Data Value

The first question that needs to be answered when designing a data-driven solution is, what value will be gained by processing, storing, and analyzing potential data sources? What answers are the business trying to solve? While it is true that having more data can provide new and more fine-grained insights, it can sometimes come at a cost. Organizations must give considerable thought to what data is valuable and what data is not, all the while trying to minimize the amount of time spent in the decision-making process.

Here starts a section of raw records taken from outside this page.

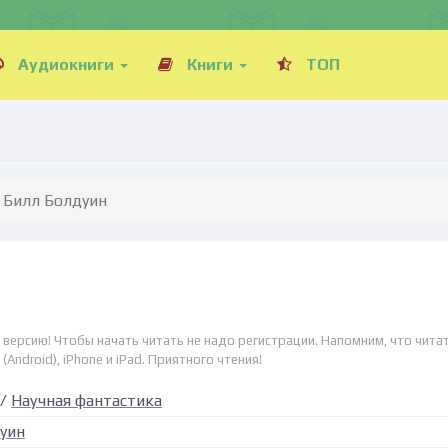
Аудиокниги
Книги
ТОП
- Билл Болдуин
 версию! Чтобы начать читать не надо регистрации. Напомним, что чита
Android), iPhone и iPad. Приятного чтения!
/
Научная фантастика
уин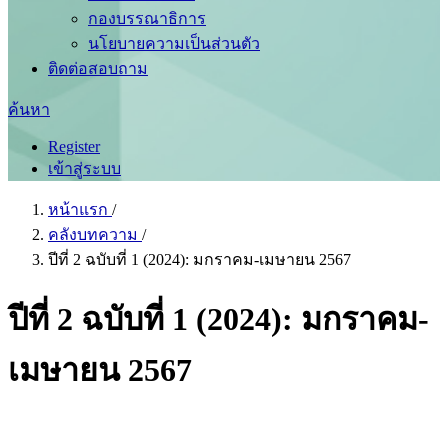
กองบรรณาธิการ
นโยบายความเป็นส่วนตัว
ติดต่อสอบถาม
ค้นหา
Register
เข้าสู่ระบบ
หน้าแรก
/
คลังบทความ
/
ปีที่ 2 ฉบับที่ 1 (2024): มกราคม-เมษายน 2567
ปีที่ 2 ฉบับที่ 1 (2024): มกราคม-
เมษายน 2567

Designing a data-driven solution requires everyone involved to focus on deriving value from every process in the solution. This means that data architects must know the business goal of the solution from the beginning. Is this going to be a transactional database that provides the backend for a business’s e-commerce site? Will it be a data warehouse aggregating data from multiple source systems to provide a holistic view of a business’s performance? Or will the data store need to be able to ingest bursts of IoT data for real-time analytics? To answer these questions, we first need to understand the different types of data stores and the scenarios for which each one is best suited.

Relational Databases

Relational databases organize data into tables that can be linked based on data common to each other. The relationship between tables allows users to easily query multiple tables in the same query by joining columns from multiple tables together. Database tables store data as rows and are organized into a set number of columns. Columns are defined by specific data types such as integer or string so that only specific types of data from new or modified rows of data is accepted. For example, if you have a database table with a name column that only accepts string values, then trying to insert a number into that column will fail. Relational databases allow designers to go a step forward and design constraints on columns so that data must meet predefined criteria. This predefined structure that data in relational databases must adhere to is called a schema and is fundamental to how users query relational data.

Users querying a relational database use a version of the Structured Query Language (SQL) to issue queries to the database. Depending on the vendor, most relational database management systems (RDBMSs) have their own variation of SQL that are based on the ANSI standardized version of SQL. For example, the Microsoft suite of RDBMSs (e.g., SQL Server, Azure SQL Database, Azure SQL Managed Instance) can be interacted with using Transact SQL (T-SQL). T-SQL provides four flavors of commands for query development:

• Data Manipulation Language (DML) commands are used to manipulate data in database tables. DML commands include SELECT, INSERT, UPDATE, and DELETE.
• Data Definition Language (DDL) commands are used to define RDBMS objects such as databases, tables, views, stored procedures, and triggers. DDL commands include CREATE, ALTER, and DROP.
• Data Control Language (DCL) commands are used to manage permissions and access control for users in a database. DCL commands include GRANT, REVOKE, and DENY.
• Transaction Control Language (TCL) commands are used to explicitly manage and control transaction execution to ensure that a specific transaction is successfully done without violating database integrity. TCL commands include BEGIN TRANSACTION, COMMIT TRANSACTION, and ROLLBACK TRANSACTION.

Relational database design considerations largely depend on what the database will be supporting. A database that’s supporting a business’s e-commerce site and needs to log every transaction made by a customer has vastly different requirements than a database that supports a report application. While there are many different design patterns for data-driven solutions, most of them fall into one of two broad categories: transactional processing systems or analytical systems.